* What the task asks *
Please copy the data below word for word, leaving out the pictures.

* Data in this exercise *
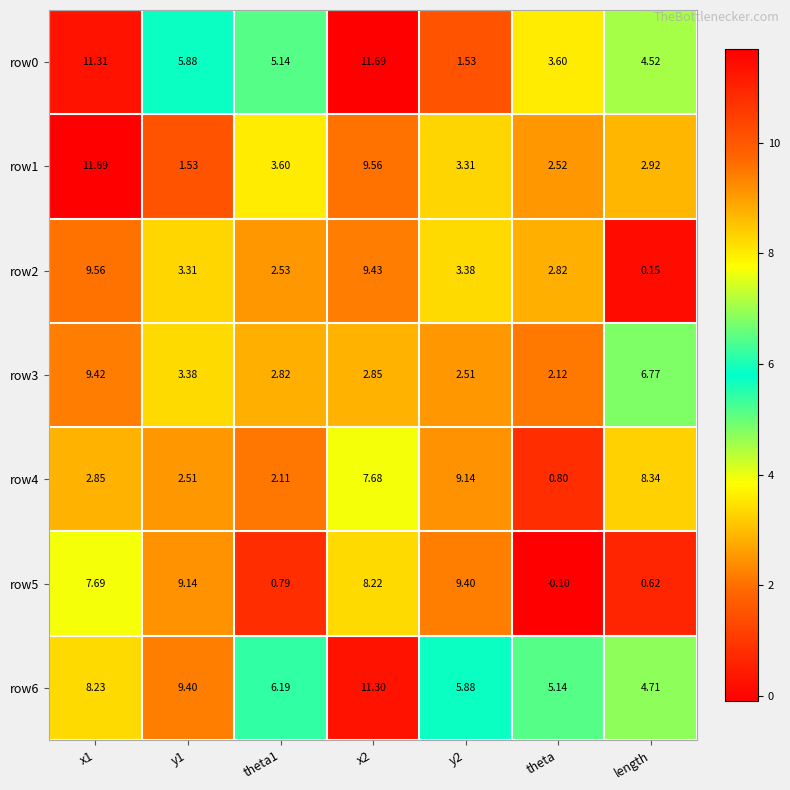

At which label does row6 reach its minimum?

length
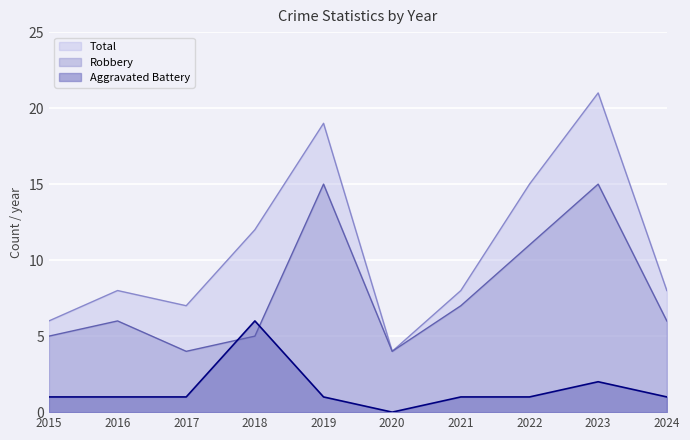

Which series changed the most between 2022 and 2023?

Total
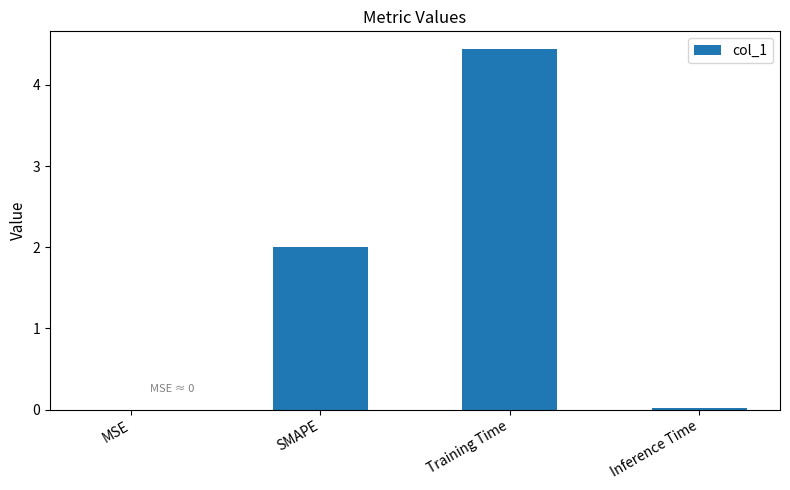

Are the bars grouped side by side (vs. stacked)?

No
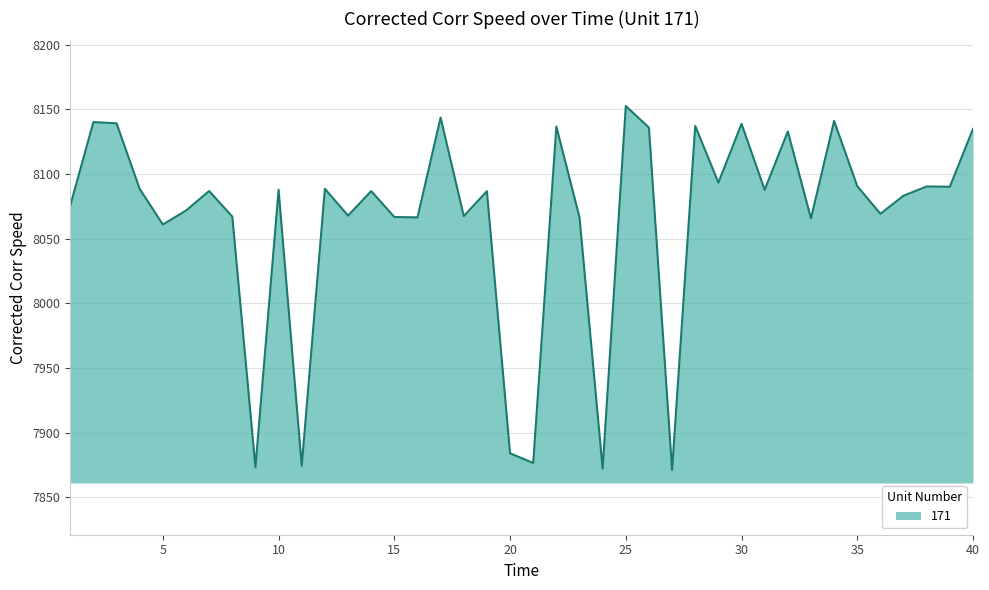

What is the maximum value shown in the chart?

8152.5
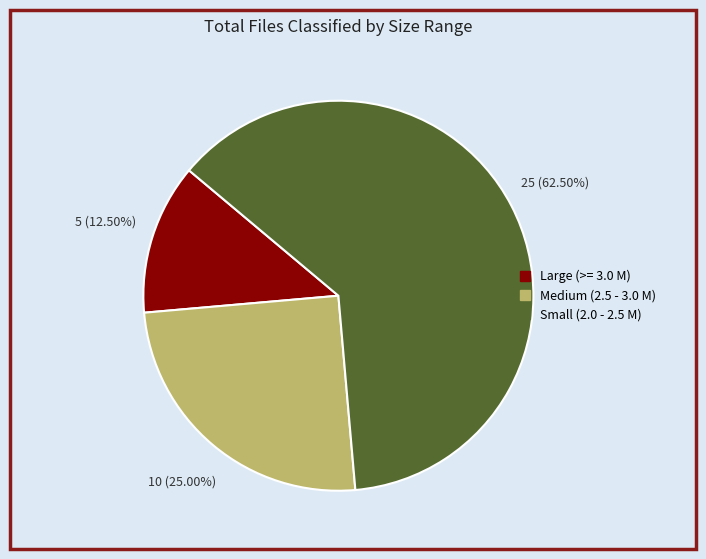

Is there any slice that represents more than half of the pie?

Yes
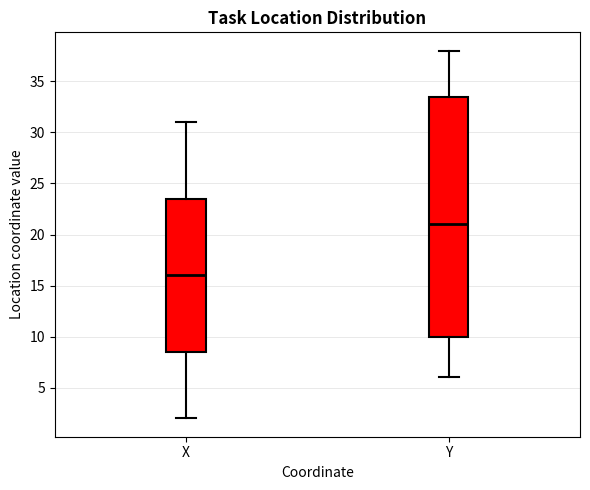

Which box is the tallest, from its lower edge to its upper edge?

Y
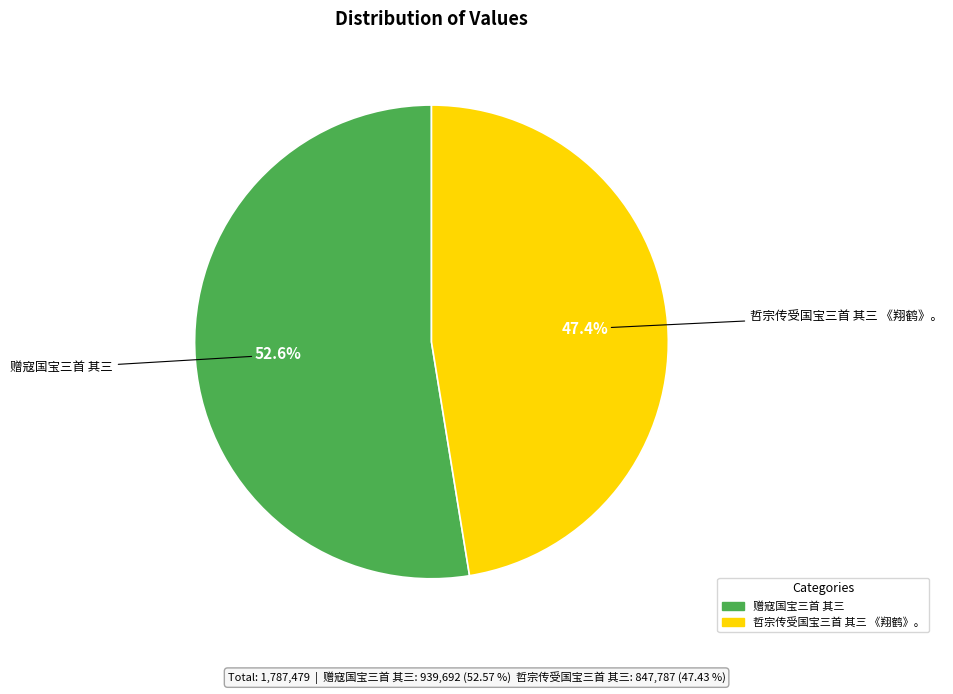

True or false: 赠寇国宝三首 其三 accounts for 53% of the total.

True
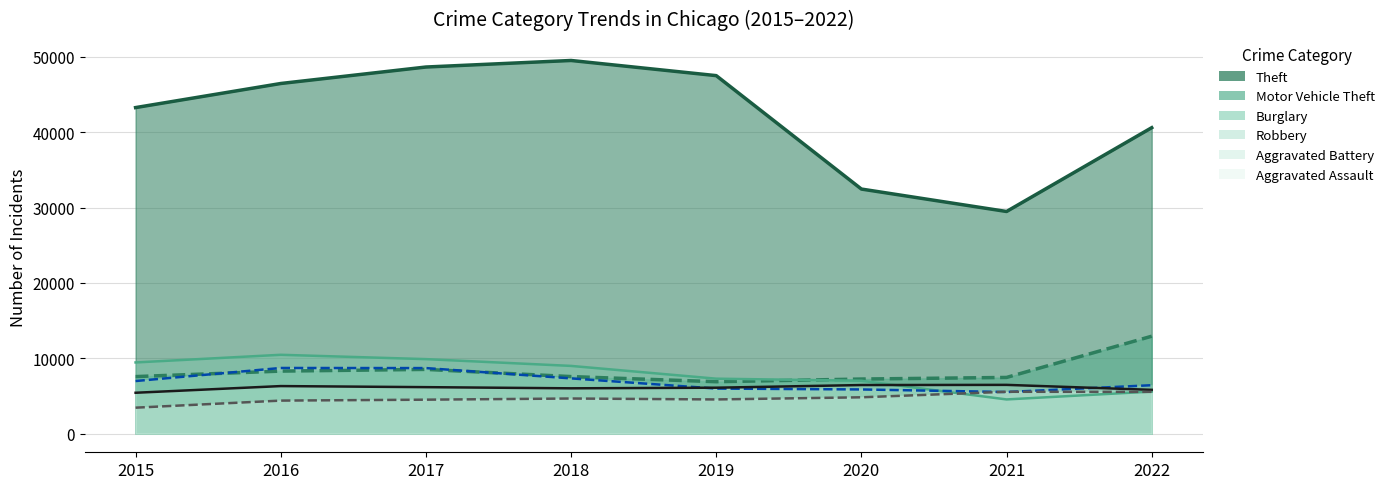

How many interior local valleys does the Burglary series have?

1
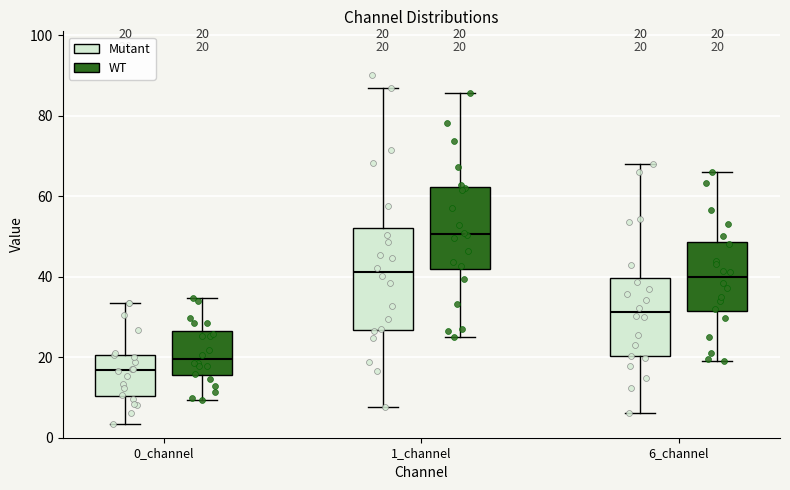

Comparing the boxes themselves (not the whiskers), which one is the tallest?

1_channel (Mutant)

* The completed task *
At which label does row6 reach its minimum?

length

Which series changed the most between 2022 and 2023?

Total

Are the bars grouped side by side (vs. stacked)?

No

What is the maximum value shown in the chart?

8152.5

Is there any slice that represents more than half of the pie?

Yes

Which box is the tallest, from its lower edge to its upper edge?

Y

True or false: 赠寇国宝三首 其三 accounts for 53% of the total.

True

How many interior local valleys does the Burglary series have?

1

Comparing the boxes themselves (not the whiskers), which one is the tallest?

1_channel (Mutant)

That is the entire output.